There’s still lots of talk about the cost premium to build a detached family home to the Passive House standard and how much that premium is. Let’s not overlook that it is much easier for large buildings to meet the Passive House performance targets. The physics is easier and that usually means it costs less too.
I like to use a very New Zealand analogy. A hulking rugby player can stand around in the cold and be comfortable in a singlet and shorts. Meanwhile, his petite partner is freezing despite being encased in a puffer jacket and cute woolly beanie. Why? Because of the size difference, he’s making more heat inside and losing less proportionally, compared to her.
What, this analogy isn’t illuminating? OK, people and buildings are the same: the less surface area to lose heat compared to the internal volume, the easier it is to keep warm. This ratio of exterior surface area of a building to its useful floor area is called the form factor (more formally Form Heat Loss Factor).

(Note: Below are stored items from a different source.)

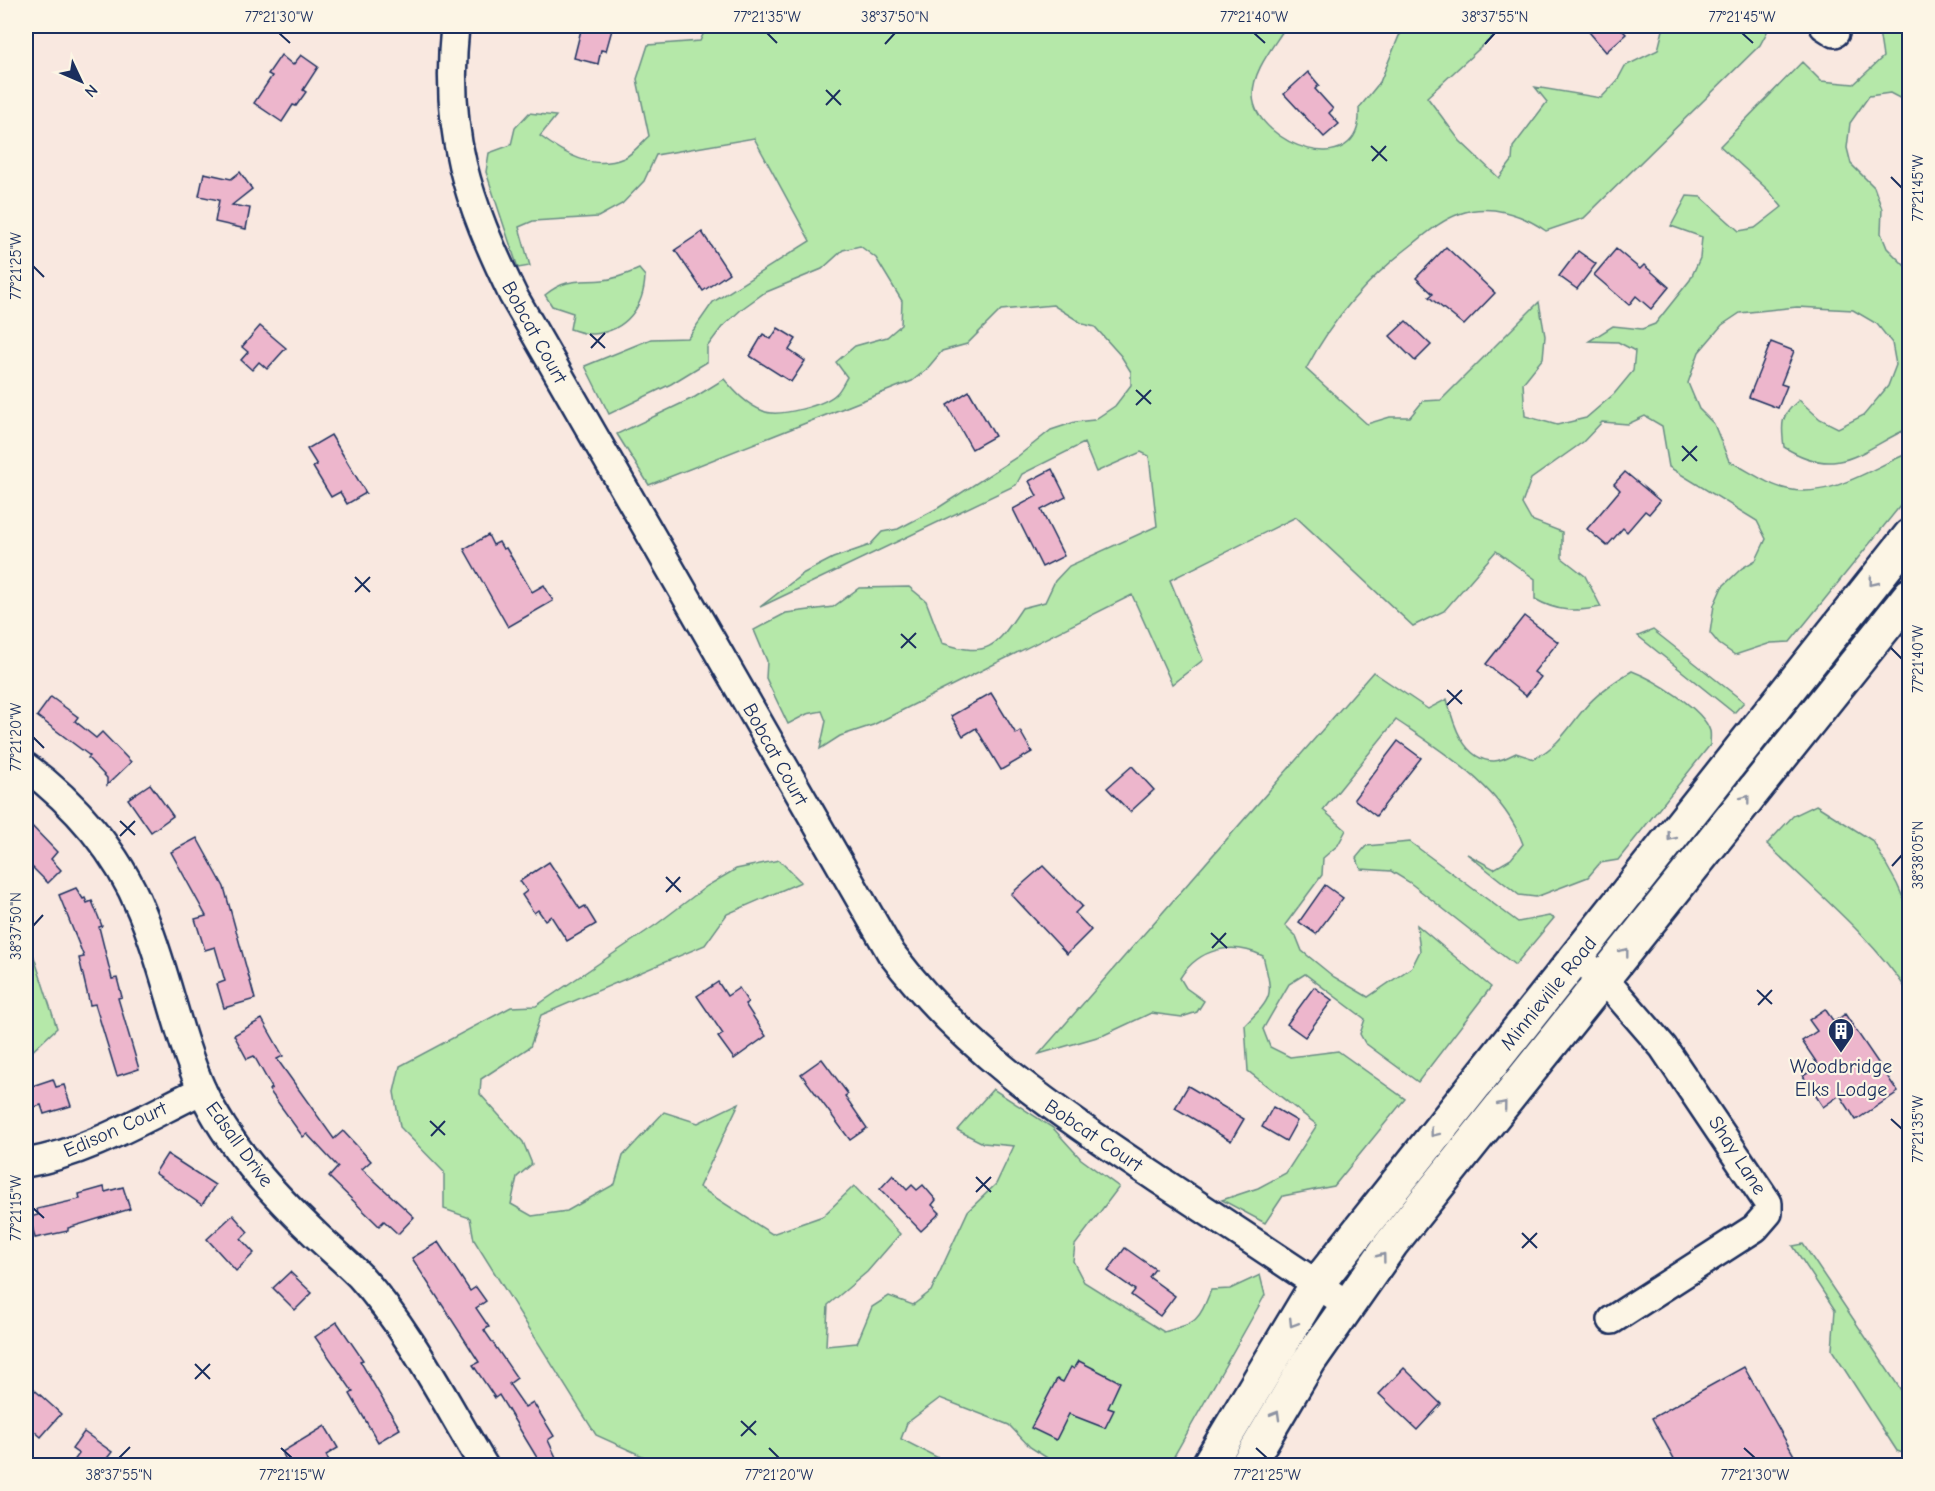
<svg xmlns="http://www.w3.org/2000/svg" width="1935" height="1491" viewBox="0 0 1935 1491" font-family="'Comic Neue',sans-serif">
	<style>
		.green { fill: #b5e8a9; stroke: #688c84; stroke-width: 1.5 }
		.building { fill: #edb6cc; stroke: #1b2f5e; stroke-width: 1.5 }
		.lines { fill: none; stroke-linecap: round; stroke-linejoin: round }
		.minor-casing { stroke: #1b2f5e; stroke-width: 32 }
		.major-casing { stroke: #1b2f5e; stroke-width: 38 }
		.minor { stroke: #fcf5e5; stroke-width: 27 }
		.major { stroke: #fcf5e5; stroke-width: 33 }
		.oneway { stroke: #8c92a2 }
		.ticks { fill: none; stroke: #1b2f5e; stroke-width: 2 }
		.labels { text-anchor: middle; stroke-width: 4.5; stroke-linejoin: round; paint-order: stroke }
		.street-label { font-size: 20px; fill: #1b2f5e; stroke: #fcf5e5 }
		.poi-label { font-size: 20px; fill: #1b2f5e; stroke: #fcf5e5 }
		.neatline { fill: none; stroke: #1b2f5e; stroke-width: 2 }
		.ticks-label { font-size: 15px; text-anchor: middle; fill: #1b2f5e }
	</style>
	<rect width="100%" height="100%" fill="#f9e8e0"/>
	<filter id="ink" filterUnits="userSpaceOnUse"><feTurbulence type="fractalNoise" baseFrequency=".0167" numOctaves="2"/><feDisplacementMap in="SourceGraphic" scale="12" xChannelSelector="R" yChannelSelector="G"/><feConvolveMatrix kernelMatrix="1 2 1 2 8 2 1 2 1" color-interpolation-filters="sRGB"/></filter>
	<g filter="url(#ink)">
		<!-- green -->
		<g class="green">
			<path d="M707 26H1286C1274 46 1252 71 1253 96 1255 144 1364 185 1359 108L1380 82 1399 36 1407 26H1504L1427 97 1460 141 1499 178 1512 161 1513 147 1547 102 1535 87 1601 98 1617 81 1625 66 1658 50 1664 26H1765L1767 32 1760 45 1584 218 1546 231C1522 214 1489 203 1459 214 1442 220 1427 233 1413 244 1367 279 1333 318 1306 369L1367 424 1390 417H1410L1423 401 1441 400 1539 302 1545 336 1543 358 1523 383 1525 416 1557 425 1586 418 1614 394 1633 371 1635 351 1618 342 1589 341 1613 326 1642 329 1655 324 1690 280 1700 258 1702 237 1671 226 1687 196 1701 197 1739 231 1755 228 1782 207 1768 190 1720 146 1802 62 1821 81 1854 84 1883 57 1879 31 1891 26H1909V103L1890 93 1869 96 1850 123 1847 148 1851 164 1874 187 1882 209 1881 233 1887 248 1909 270V428C1861 450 1839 481 1784 447 1781 424 1780 416 1799 400L1820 419 1838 428 1864 415 1888 386 1896 365 1892 343 1877 324 1853 310 1797 307 1740 313 1722 325 1699 352 1688 383 1699 409 1714 424 1729 461C1748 470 1767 485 1787 489 1831 499 1871 468 1909 453V495L1790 642 1771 643 1735 655 1719 644 1710 633 1714 605 1722 587 1742 568 1756 560 1766 539 1757 521 1669 467 1662 426 1645 416 1628 424 1602 422 1583 442 1531 479 1522 504 1531 520 1562 532V558L1585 576 1601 607C1576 612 1557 612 1535 599V579L1496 551 1444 611 1413 626 1296 517 1170 580 1203 660 1172 684 1132 595 873 725 840 736 820 749 826 721 822 711 807 714 788 724 766 678 767 661 754 630 786 613 833 607 859 588 909 587 926 601 942 643C990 659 997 645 1022 608L1045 602 1055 581 1069 566 1157 526 1149 456 1141 452 1096 472 1084 443 1022 474 1016 485 760 607 804 573 833 558 870 545 882 532 898 529 938 508 1017 457 1051 430 1075 422 1094 420 1115 406 1131 385V372L1121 356 1095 327 1083 324 1053 305 1001 310 967 344 942 351 926 370 912 381 649 485 617 434 695 397 724 379C736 393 746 404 763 411 778 418 826 405 837 393 841 389 844 382 847 377L836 362 855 346 887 337 901 325 902 301 876 258 860 246 843 250 822 269 764 293 743 308 722 327 707 347V362L671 384 609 414 585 366 651 339 688 338 713 302 810 241 754 138 656 155 644 181 622 204 598 217 533 221 519 227 530 266 518 268 486 172 489 153 511 145 515 128 529 113 556 116 540 136C564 154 593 171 624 158 633 154 642 142 649 136L637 79 648 45 700 41Z"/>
			<path d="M639 269 645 276C644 307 626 331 594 334 587 335 577 331 570 329L573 313 552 306 545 295C566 278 578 282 603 280 616 279 627 274 639 269Z"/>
			<path d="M1653 630 1744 702 1734 713 1638 636Z"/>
			<path d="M1632 671C1653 679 1703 708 1710 731 1711 735 1710 741 1710 745L1618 860 1600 863 1588 877 1536 897 1519 895 1467 854 1494 869 1511 859 1523 844C1503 788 1443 752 1396 720L1323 810 1346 830 1338 845 1323 858 1322 875 1285 925 1296 936 1302 951 1334 977 1368 997 1412 967 1420 951 1417 925 1491 987 1418 1082 1365 1043 1360 1034 1365 1019 1305 974 1289 984 1263 1029 1270 1047 1290 1057 1338 1051 1405 1099 1334 1186 1283 1196 1265 1223 1222 1200 1258 1188 1286 1173 1317 1125 1248 1071 1245 1025C1274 996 1273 996 1263 956 1232 941 1199 948 1180 978L1186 988 1204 1001 1197 1012 1182 1017 1151 1013 1104 1035 1039 1054 1373 672 1428 709 1447 699C1453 724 1464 761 1494 761 1501 761 1510 756 1516 753L1534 759C1559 745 1566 731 1584 709 1597 693 1615 681 1632 671Z"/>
			<path d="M1816 805 1873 841 1897 884 1909 911V993C1871 936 1816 892 1767 844L1793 816Z"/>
			<path d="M1410 842 1518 922 1549 916 1554 918 1515 965 1409 882 1391 871 1361 869 1356 858 1366 846Z"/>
			<path d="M779 860 801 882 727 914 705 945 541 1015 530 1047 481 1079 480 1094 523 1142 532 1164 517 1177 511 1204 532 1216 567 1211 615 1184 623 1156 664 1112 698 1123 739 1103 699 1187 772 1234 823 1216 854 1186 900 1234 867 1272 828 1305 826 1346 857 1343 872 1307 889 1296 913 1305 931 1291 968 1211 996 1184 1014 1146 983 1143 957 1130 993 1089 1053 1128 1081 1159 1119 1187 1075 1245 1073 1261 1084 1282 1164 1332C1198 1322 1198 1322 1211 1290L1230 1289 1260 1275 1265 1295 1169 1465H1058L1030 1447 1009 1425 940 1398 907 1423 901 1439 952 1465H651L647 1458 596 1435 474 1240 470 1218 444 1209V1172L400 1127 394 1092 400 1066 511 1007 536 1006 657 924 707 886 736 869Z"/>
			<path d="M34 957 57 1028 26 1057V968Z"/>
			<path d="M1803 1244 1909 1402V1455L1897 1451 1832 1350 1835 1310 1793 1246Z"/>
		</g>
		<!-- building -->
		<g class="building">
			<path d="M582 26H613L606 51 601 50 598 64 574 58Z"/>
			<path d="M1584 26H1618L1626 34 1606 52Z"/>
			<path d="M281 55 293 65 301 55 318 67 303 90 306 92 296 106 293 105 282 122 254 103 272 76 268 74Z"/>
			<path d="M1308 72 1319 85 1315 89 1333 109 1329 113 1339 124 1324 137 1284 94Z"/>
			<path d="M240 172 252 189 232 205 250 208 246 229 215 222 219 200 199 196 204 173 231 179Z"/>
			<path d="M702 232 729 273 703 291 675 250Z"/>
			<path d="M1446 247 1495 293 1464 325 1429 297 1433 294 1416 278Z"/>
			<path d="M1616 249 1640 269 1644 265 1669 287 1651 309 1636 296 1629 305 1594 275Z"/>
			<path d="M1578 251 1596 264 1577 289 1559 276Z"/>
			<path d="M1406 321 1431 345 1415 361 1390 336Z"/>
			<path d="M260 326 286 348 267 369 259 362 252 370 241 360 248 352 242 347Z"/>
			<path d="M778 328 796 339 789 350 805 361 791 382 750 356 763 334 771 339Z"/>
			<path d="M1771 342 1794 351 1781 384 1787 386 1778 408 1749 397Z"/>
			<path d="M969 391 995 436 972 449 947 405Z"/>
			<path d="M331 435 366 493 347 504 340 492 331 497 313 467 317 465 307 449Z"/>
			<path d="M1052 469 1066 497 1041 510 1064 556 1042 567 1013 509 1037 496 1029 481Z"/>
			<path d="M1625 472 1660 501 1649 514 1645 511 1627 532 1623 528 1607 546 1587 529 1620 490 1614 484Z"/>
			<path d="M488 535 493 545 499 542 503 549 506 548 532 592 544 585 553 601 508 627 464 549Z"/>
			<path d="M1524 616 1558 642 1534 672 1541 677 1526 696 1486 664Z"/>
			<path d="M991 693 1016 734 1020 731 1032 752 1001 770 976 728 963 736 951 716Z"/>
			<path d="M51 697 78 717 75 721 96 738 102 732 131 762 107 785V778L88 758 90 756 37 716Z"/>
			<path d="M1398 741 1421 758 1376 816 1354 799Z"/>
			<path d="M1132 766 1154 790 1130 812 1107 788Z"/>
			<path d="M150 784 173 816 151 832 128 799Z"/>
			<path d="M26 820 57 852 51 859 61 870 48 883 26 861Z"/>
			<path d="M197 838 224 887 255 999 224 1008 217 984 225 981 215 947 205 950 195 919 206 916 171 852Z"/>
			<path d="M549 862 580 909 585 906 596 924 567 941 551 916 545 920 538 910 534 913 522 895 527 891 520 881Z"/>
			<path d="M1043 866 1082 906 1075 913 1091 930 1067 954 1011 894Z"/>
			<path d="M1325 885 1343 898 1316 934 1299 922Z"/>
			<path d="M76 888 83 899 85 898 87 903 92 901 102 926 99 927 112 979 117 978 122 997 118 998 139 1069 117 1076 95 1004 90 1005 79 958 84 957 59 895Z"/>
			<path d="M718 982 727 996 739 988 748 1002 745 1004 766 1036 734 1059 718 1037 723 1034 697 996Z"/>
			<path d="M1314 987 1332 1000 1305 1037 1287 1024Z"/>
			<path d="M1825 1009 1834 1022 1845 1014 1898 1092 1856 1120 1840 1095 1823 1107 1803 1076 1819 1066 1802 1041 1817 1031 1809 1020Z"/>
			<path d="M262 1019 283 1056 277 1059 334 1139 343 1131 371 1161 362 1169 414 1217 398 1234 384 1221 379 1226 329 1177 338 1167 307 1134 303 1137 269 1090 272 1088 254 1056 247 1059 234 1035Z"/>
			<path d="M822 1059 848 1094 845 1096 867 1128 850 1140 801 1074Z"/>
			<path d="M53 1079 56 1087 64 1085 71 1106 44 1114 41 1105 26 1110V1088Z"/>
			<path d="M1188 1086 1244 1119 1231 1141 1175 1108Z"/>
			<path d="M1273 1107 1297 1121 1286 1141 1262 1127Z"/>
			<path d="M167 1154 215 1185 202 1205 155 1173Z"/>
			<path d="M893 1175 907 1190 912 1185 917 1190 923 1185 936 1200 932 1205 940 1213 921 1231 880 1189Z"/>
			<path d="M104 1187 105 1192 123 1187 130 1209 68 1228V1231L35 1238 30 1217 38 1215 37 1209 80 1199 79 1194Z"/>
			<path d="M233 1215 248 1232 241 1239 254 1253 236 1271 207 1239Z"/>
			<path d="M438 1242 470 1291 476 1287 486 1301 476 1308 489 1327 484 1330 517 1378 509 1384 525 1407 533 1402 554 1436 548 1440 560 1466H542L499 1395 495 1398 473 1365 479 1362 412 1258Z"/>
			<path d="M1125 1248 1155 1269 1149 1277 1175 1296 1160 1316 1131 1295 1135 1290 1108 1271Z"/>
			<path d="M290 1272 312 1293 295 1310 273 1288Z"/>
			<path d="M337 1322 363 1360 360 1361 400 1429 378 1442 350 1394 353 1392 315 1337Z"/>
			<path d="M1079 1361 1120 1382 1108 1408 1114 1410 1105 1428 1069 1414 1056 1440 1031 1428 1057 1379 1063 1382 1071 1367 1074 1369Z"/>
			<path d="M1744 1367 1800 1466H1678L1652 1418Z"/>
			<path d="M1404 1368 1441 1404 1417 1430 1379 1394Z"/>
			<path d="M26 1382 61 1414 41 1437 26 1424Z"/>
			<path d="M325 1426 338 1448 326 1455 331 1466H289L282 1452Z"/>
			<path d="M84 1432 112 1452 101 1466H70L79 1454 72 1449Z"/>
		</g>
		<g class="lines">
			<!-- minor casing -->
			<g class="minor-casing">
				<g id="minor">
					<path d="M455 26C444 133 467 200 513 295L891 953C964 1050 1058 1112 1158 1179 1221 1220 1284 1262 1348 1305"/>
					<path d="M1824 26 1835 33"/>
					<path d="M26 767C75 803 118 853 141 910 166 968 176 1032 202 1090 228 1146 273 1194 317 1236 331 1249 346 1262 360 1276 410 1331 445 1402 484 1466"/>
					<path d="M1576 957 1604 979 1663 1047 1768 1203V1213L1755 1228 1612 1320"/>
					<path d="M26 1163C88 1153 146 1117 202 1090"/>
				</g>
			</g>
			<!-- major casing -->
			<g class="major-casing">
				<g id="major">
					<path d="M1208 1466 1317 1284 1910 536"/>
					<path d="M1247 1466 1309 1361 1391 1244 1910 595"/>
				</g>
			</g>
			<!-- minor -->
			<use href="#minor" class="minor"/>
			<!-- major -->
			<use href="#major" class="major"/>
		</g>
		<!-- one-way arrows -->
		<defs><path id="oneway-chevron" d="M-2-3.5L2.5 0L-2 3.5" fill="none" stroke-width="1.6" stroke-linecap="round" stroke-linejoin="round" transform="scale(1.5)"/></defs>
		<g class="oneway">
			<use href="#oneway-chevron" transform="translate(1873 582) rotate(129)"/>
			<use href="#oneway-chevron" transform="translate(1746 799) rotate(-52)"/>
			<use href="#oneway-chevron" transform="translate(1671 837) rotate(128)"/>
			<use href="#oneway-chevron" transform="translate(1625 952) rotate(-52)"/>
			<use href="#oneway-chevron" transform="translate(1503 1105) rotate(-51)"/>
			<use href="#oneway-chevron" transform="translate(1434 1133) rotate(128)"/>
			<use href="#oneway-chevron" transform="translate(1382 1257) rotate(-53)"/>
			<use href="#oneway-chevron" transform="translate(1293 1323) rotate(122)"/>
			<use href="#oneway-chevron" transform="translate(1276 1415) rotate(-60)"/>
		</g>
	</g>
	<!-- ticks -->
	<path class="ticks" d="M279 33 290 43M767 33 777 43M1254 33 1265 43M1742 33 1753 43M885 44 895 33M1485 44 1495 33M826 90 841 105M826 105 840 90M1371 146 1387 161M1372 161 1386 146M1891 177 1902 188M33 266 44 277M590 334 605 348M591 348 605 333M1136 390 1151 404M1136 405 1151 390M1682 446 1697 461M1682 461 1697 446M355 577 370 592M355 592 370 577M901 634 916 648M901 648 916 633M1891 648 1902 659M1447 690 1462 704M1447 705 1462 690M33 737 44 748M120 821 135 835M120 836 135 821M1892 866 1902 855M666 877 681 892M666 892 680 877M33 926 43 915M1211 933 1227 948M1212 948 1226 933M1757 990 1772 1004M1758 1005 1772 990M1891 1119 1902 1129M430 1121 445 1135M431 1136 445 1121M976 1177 991 1192M976 1192 991 1177M33 1208 44 1218M1522 1233 1537 1248M1522 1248 1537 1233M195 1364 210 1379M195 1379 210 1364M741 1421 756 1435M741 1436 756 1421M281 1448 292 1458M769 1448 779 1458M1256 1448 1267 1458M1744 1448 1755 1458M119 1458 130 1447"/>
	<!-- icons -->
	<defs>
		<g id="building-pin" transform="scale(1.35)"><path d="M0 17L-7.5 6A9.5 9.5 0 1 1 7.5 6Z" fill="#1b2f5e" stroke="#fcf5e5"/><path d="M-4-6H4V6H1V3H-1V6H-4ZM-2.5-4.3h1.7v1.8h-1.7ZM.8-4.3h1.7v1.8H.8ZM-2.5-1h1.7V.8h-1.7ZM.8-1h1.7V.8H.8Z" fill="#fff"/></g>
	</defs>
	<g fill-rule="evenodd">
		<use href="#building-pin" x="1841" y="1031"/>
	</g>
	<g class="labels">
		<!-- street labels -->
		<g class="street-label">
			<text transform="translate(535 332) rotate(61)" y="7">Bobcat Court</text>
			<text transform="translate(776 754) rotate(61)" y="7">Bobcat Court</text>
			<text transform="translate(1548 993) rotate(-51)" y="7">Minnieville Road</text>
			<text transform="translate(115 1129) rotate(-24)" y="7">Edison Court</text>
			<text transform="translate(1094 1135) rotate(34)" y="7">Bobcat Court</text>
			<text transform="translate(240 1144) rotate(54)" y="7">Edsall Drive</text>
			<text transform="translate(1738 1155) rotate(57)" y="7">Shay Lane</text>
		</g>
		<!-- poi labels -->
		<g class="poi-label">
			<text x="1841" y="1073">Woodbridge<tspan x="1841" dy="23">Elks Lodge</tspan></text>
		</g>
	</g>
	<!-- margin -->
	<rect width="1935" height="1491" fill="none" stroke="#fcf5e5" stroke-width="66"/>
	<!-- north arrow -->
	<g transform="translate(81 81) rotate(134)" stroke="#fcf5e5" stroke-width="4.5" paint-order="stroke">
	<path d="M0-4.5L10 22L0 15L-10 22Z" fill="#1b2f5e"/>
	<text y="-9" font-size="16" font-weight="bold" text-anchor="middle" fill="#1b2f5e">N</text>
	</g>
	<rect x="33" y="33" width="1869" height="1425" class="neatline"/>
	<g class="ticks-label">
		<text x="279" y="22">77°21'30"W</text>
		<text x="767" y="22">77°21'35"W</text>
		<text x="895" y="22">38°37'50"N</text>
		<text x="1254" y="22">77°21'40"W</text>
		<text x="1495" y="22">38°37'55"N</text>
		<text x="1742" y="22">77°21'45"W</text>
		<text transform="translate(1918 188) rotate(-90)" y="5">77°21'45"W</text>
		<text transform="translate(16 266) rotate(-90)" y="5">77°21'25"W</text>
		<text transform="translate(1918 659) rotate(-90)" y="5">77°21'40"W</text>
		<text transform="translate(16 737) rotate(-90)" y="5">77°21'20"W</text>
		<text transform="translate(1918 855) rotate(-90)" y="5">38°38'05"N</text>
		<text transform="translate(16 926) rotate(-90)" y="5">38°37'50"N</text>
		<text transform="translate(1918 1129) rotate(-90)" y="5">77°21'35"W</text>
		<text transform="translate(16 1208) rotate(-90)" y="5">77°21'15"W</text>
		<text x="119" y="1480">38°37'55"N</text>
		<text x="292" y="1480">77°21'15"W</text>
		<text x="779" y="1480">77°21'20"W</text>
		<text x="1267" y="1480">77°21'25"W</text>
		<text x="1755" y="1480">77°21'30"W</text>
	</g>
</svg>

Even a medium sized, six-unit apartment block (like Kāinga Ora are building) will have a form factor of around two. A small stand-alone single family home might be about four. The single family home will very roughly need twice the level of insulation to reach the same heating energy performance. (Important caveat: the shape of the building also influences form factor: see below.)
Sometimes when folks ask why it is easier for big buildings to get to Passive House performance, they are actually just talking about dollars, not the physics. On top of the form factor advantage, larger buildings typically have central ventilation, heating and cooling systems (even in New Zealand). Once the building is re-designed to Passive House standards, these systems may cost the same or even less than the standard installs. They will certainly need much less heating and cooling and there are big cost savings there for the life of the building.
For a small building, often no ventilation or heating/cooling is provided*. In this case, when the Passive House MVHR (ventilation) system is added, the cost increases compared to a standard build.
Finally, big buildings are seldom built more than once. They are almost always custom-designed for the site and clients. This is similar to how Passive House is designed (well, anywhere outside of PH precincts in China) so this tends to level the costs considerably. So much so that in Pennsylvania, USA, a Passive House certified housing complex costs no more than a standard build.
*NB for international readers: really, this is normal in New Zealand.